▸ **TEXT SHOWN**:
2.1. Data preprocessing and sample evaluation
The original READ dataset of this study which including clinical information data, cancer tissues transcriptome data, and paracancerous tissues transcriptome data were derived from TCGA database (https://portal.gdc.cancer.gov/projects/).[8] A 171 samples clinical information dataset including characteristic M (metastasis), N (node), T (tumor), stage, event, sex, and age was selected. T refers to the condition of the primary tumor. N refers to the involvement of regional lymph nodes. M refers to distant transfers.[18] We also selected a 165 samples cancer tissues transcriptome dataset and a 9 samples paracancerous tissues transcriptome dataset including FPKM value of 60,483 genes (Table S1, Supplemental Digital Content). First, samples with missing clinical data were removed, and only samples which exist in both clinical dataset and cancer tissue transcriptome dataset were kept. Finally, the hierarchical clustering analysis was performed to remove the outliers from cancer tissue gene expression dataset. The hierarchical clustering were conducted using R function clust() in the cluster package.[19] This study based on public sources data, which contains its ethnic approval. Thus, we do not need any further ethnic approval.
2.2. Analysis of differential expressed genes
t-Test is a commonly used method for DEGs verification. Guo et al[20] performed t-test and fold change method to analyze the GEO datasets (GSE10474) and found that PTK2, SRC, and CAV2 may be potential markers for diagnosis and treatment of ALI. Wang et al[21] applied t-test method to mine the DEGs in GEO datasets (GSE 29721) and found that genes (EGR1, FOS, and ETS2 etc) might play important roles in the pathogenesis of HCC and may be used as therapeutic targets for HCC management. In this study, FC-t algorithm was used to identify DEGs in READ. Fold change thresholds was set at Fold change >1.2 or Fold change <0.8, and P value was set at <.05.

▸ **EXERCISE PROMPT**: Return the full methods text on data preprocessing and differentially expressed genes, word for word and without any changes.

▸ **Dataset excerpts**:
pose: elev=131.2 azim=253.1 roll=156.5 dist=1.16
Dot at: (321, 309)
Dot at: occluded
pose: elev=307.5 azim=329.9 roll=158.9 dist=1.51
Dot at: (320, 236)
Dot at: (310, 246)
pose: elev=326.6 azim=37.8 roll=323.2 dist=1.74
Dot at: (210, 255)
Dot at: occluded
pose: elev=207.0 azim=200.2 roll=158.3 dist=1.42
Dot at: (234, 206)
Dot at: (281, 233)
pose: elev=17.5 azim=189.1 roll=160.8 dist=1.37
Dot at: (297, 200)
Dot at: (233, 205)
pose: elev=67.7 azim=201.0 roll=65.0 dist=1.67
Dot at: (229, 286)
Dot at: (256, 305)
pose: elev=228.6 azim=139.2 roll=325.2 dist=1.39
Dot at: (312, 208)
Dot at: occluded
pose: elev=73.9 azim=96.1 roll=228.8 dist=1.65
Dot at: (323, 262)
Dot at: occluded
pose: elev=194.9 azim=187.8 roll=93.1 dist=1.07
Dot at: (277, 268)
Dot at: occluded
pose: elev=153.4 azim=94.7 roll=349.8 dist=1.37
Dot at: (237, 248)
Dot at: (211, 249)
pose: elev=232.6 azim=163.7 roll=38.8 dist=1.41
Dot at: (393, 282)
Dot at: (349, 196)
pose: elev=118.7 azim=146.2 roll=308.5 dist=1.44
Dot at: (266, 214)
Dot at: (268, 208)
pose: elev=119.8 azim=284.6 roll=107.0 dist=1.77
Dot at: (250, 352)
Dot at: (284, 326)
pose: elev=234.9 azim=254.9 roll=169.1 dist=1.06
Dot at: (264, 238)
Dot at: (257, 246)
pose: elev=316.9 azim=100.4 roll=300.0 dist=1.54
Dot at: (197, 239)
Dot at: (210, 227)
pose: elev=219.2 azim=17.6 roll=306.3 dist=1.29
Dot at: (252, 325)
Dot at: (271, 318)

▸ **REPLY**:
2.1. Data preprocessing and sample evaluation
The original READ dataset of this study which including clinical information data, cancer tissues transcriptome data, and paracancerous tissues transcriptome data were derived from TCGA database (https://portal.gdc.cancer.gov/projects/).[8] A 171 samples clinical information dataset including characteristic M (metastasis), N (node), T (tumor), stage, event, sex, and age was selected. T refers to the condition of the primary tumor. N refers to the involvement of regional lymph nodes. M refers to distant transfers.[18] We also selected a 165 samples cancer tissues transcriptome dataset and a 9 samples paracancerous tissues transcriptome dataset including FPKM value of 60,483 genes (Table S1, Supplemental Digital Content). First, samples with missing clinical data were removed, and only samples which exist in both clinical dataset and cancer tissue transcriptome dataset were kept. Finally, the hierarchical clustering analysis was performed to remove the outliers from cancer tissue gene expression dataset. The hierarchical clustering were conducted using R function clust() in the cluster package.[19] This study based on public sources data, which contains its ethnic approval. Thus, we do not need any further ethnic approval.
2.2. Analysis of differential expressed genes
t-Test is a commonly used method for DEGs verification. Guo et al[20] performed t-test and fold change method to analyze the GEO datasets (GSE10474) and found that PTK2, SRC, and CAV2 may be potential markers for diagnosis and treatment of ALI. Wang et al[21] applied t-test method to mine the DEGs in GEO datasets (GSE 29721) and found that genes (EGR1, FOS, and ETS2 etc) might play important roles in the pathogenesis of HCC and may be used as therapeutic targets for HCC management. In this study, FC-t algorithm was used to identify DEGs in READ. Fold change thresholds was set at Fold change >1.2 or Fold change <0.8, and P value was set at <.05.